Lauren and I became good friends, and we often marveled that it was hard to know where her work left off and mine picked up.
And when the Tribune was sold in 2012, the end of that shotgun marriage felt like a forced divorce. We loved our Channel 8 colleagues, but they morphed into our competition.
Elaine Silvestrini was courts reporter for the Tribune from 2003-2016.
Janine Dorsey
When you work for a newspaper for nearly 25 years, you get to be a fan of that newspaper.
Nearly every day I’d see something on our pages and on our website that I didn’t know the day before, and it was endlessly fascinating. Keith Morelli schooling me on the tegu (giant ugly lizard) problem of East Hillsborough, Christoper Spata getting comedian Patton Oswalt to fill out a faux Myspace profile, Mike Salinero’s tenacious pursuit of the “Go Hillsborough” tax initiative, Anastasia Dawson’s sensitive report of a transgender student finally going to her high school prom as the person she felt she truly was.
Our reporters wrote stories that people cared about and learned from. Their voices were the voices of Tampa Bay. As a resident of Tampa, their voice was my voice, too.
Me? My recent gig was writing about free and cheap deals for people looking to save in various ways. It may not have been highbrow, hard-hitting investigative journalism, but I hope our readers learned something, cared about and were fans of my contribution just as much as the other stories told on our pages.
Janine Dorsey was a Tribune staffer from 1991-2016.
Kate Bradshaw
It was a weird and winding path that led me to 202 Parker Street.
Yet there I was, sitting at a boardroom table across from three Tampa Tribune editors, Ken Koehn, Jeff Scullin and Bayard Steele.
They were hiring several reporters for a nascent Pinellas edition — Bayard beamed when he talked about the new owners’ effort to compete with the Times on its home turf — and despite my unconventional background, they gave me a shot.
First we worked out of a small room in a crusty circ warehouse off Ulmerton, then a professional but chilly office in downtown St. Pete.
I covered everything from St. Pete’s muralists to a tiger with a giant hairball to, of course, elections. The editorial board invited me to sit in on their candidate interviews, a total honor.
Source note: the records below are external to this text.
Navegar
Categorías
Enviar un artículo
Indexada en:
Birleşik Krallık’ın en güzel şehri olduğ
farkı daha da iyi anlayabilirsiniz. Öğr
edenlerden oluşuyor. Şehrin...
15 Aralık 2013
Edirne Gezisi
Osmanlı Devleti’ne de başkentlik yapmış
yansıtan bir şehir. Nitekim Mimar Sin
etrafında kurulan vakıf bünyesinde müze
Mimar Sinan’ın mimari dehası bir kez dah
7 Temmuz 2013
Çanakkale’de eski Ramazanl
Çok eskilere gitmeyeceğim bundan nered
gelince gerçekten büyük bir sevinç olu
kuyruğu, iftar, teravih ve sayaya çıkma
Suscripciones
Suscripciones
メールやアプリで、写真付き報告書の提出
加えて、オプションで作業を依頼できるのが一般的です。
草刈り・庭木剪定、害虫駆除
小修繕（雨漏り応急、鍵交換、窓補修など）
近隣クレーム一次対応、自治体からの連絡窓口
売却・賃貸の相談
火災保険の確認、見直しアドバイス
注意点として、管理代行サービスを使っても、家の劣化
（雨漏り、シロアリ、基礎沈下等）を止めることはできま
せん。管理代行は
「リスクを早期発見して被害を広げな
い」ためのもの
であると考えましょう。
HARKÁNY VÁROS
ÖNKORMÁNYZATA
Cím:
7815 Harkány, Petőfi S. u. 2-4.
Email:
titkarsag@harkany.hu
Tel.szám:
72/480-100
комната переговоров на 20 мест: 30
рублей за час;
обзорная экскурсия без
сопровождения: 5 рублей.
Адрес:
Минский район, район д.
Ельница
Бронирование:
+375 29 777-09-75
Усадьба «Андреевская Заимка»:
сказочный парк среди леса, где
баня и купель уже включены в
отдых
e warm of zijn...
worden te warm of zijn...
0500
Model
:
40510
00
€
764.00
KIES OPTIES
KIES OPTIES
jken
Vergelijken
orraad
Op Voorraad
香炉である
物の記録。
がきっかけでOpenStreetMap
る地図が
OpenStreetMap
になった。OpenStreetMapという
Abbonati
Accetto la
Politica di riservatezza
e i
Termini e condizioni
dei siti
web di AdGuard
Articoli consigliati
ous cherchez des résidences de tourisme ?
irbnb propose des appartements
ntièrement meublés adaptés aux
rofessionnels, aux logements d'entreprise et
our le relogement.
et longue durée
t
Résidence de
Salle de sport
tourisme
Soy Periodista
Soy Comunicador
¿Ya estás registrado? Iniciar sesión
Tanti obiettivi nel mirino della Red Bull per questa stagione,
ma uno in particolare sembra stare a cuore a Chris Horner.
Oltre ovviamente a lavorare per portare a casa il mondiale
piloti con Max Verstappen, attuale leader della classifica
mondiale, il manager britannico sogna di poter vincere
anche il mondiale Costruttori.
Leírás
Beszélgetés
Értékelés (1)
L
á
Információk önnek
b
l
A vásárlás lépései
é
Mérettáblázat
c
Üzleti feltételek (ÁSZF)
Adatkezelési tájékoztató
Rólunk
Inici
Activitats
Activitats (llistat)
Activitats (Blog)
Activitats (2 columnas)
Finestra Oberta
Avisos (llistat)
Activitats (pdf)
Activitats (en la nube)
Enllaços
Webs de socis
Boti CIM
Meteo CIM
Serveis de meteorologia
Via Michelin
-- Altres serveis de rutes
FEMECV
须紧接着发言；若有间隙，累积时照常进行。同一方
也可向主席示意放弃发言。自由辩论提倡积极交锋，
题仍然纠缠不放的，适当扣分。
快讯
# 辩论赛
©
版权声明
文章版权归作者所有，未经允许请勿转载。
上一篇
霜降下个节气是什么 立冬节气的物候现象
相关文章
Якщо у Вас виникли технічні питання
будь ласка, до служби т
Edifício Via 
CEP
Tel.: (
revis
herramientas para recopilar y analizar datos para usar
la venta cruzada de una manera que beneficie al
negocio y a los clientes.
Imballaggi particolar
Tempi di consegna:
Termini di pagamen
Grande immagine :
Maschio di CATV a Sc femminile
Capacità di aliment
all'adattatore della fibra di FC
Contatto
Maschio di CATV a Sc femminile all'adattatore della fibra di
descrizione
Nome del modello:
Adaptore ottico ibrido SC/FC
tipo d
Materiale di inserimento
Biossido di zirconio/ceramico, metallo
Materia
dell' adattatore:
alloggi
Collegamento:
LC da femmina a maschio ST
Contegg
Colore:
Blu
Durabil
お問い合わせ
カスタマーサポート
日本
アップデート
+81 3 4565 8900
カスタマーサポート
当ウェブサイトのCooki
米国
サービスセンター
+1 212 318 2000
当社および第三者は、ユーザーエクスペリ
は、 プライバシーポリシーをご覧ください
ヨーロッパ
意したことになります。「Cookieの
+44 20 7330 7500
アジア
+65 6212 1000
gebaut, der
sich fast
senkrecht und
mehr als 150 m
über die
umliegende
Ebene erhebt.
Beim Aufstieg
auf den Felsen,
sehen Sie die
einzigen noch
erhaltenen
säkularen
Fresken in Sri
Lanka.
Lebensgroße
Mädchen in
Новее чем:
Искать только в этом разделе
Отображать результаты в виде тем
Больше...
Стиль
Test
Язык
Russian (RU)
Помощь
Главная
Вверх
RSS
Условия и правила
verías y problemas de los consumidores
It was always a joy to head across the bay to the mother ship. I would chat with William March about state and local politics (and walk away utterly embarrassed at how little I knew). Bayard and I would talk about Sunset Beach, the neighborhood both of us had once called home, albeit in different decades.
But every once in a while there’d be cuts: layoffs, furloughs, pay cuts.
When offered my current position (which is kickass, mind you), I knew I’d miss the Trib. But I also had a feeling my days there would be numbered. Indeed, in my final few days, another round of layoffs was announced. This time, they were in our bureau. We were losing our office space and, more importantly, talented staff. I may have had incredible timing, but seeing my colleagues go through that again was heartbreaking. It still is. They deserve the absolute best, and if there’s any justice in this universe, they’ll get it.
Kate Bradshaw is News & Politics Editor for Creative Loafing..
This article appears in May 5-11, 2016.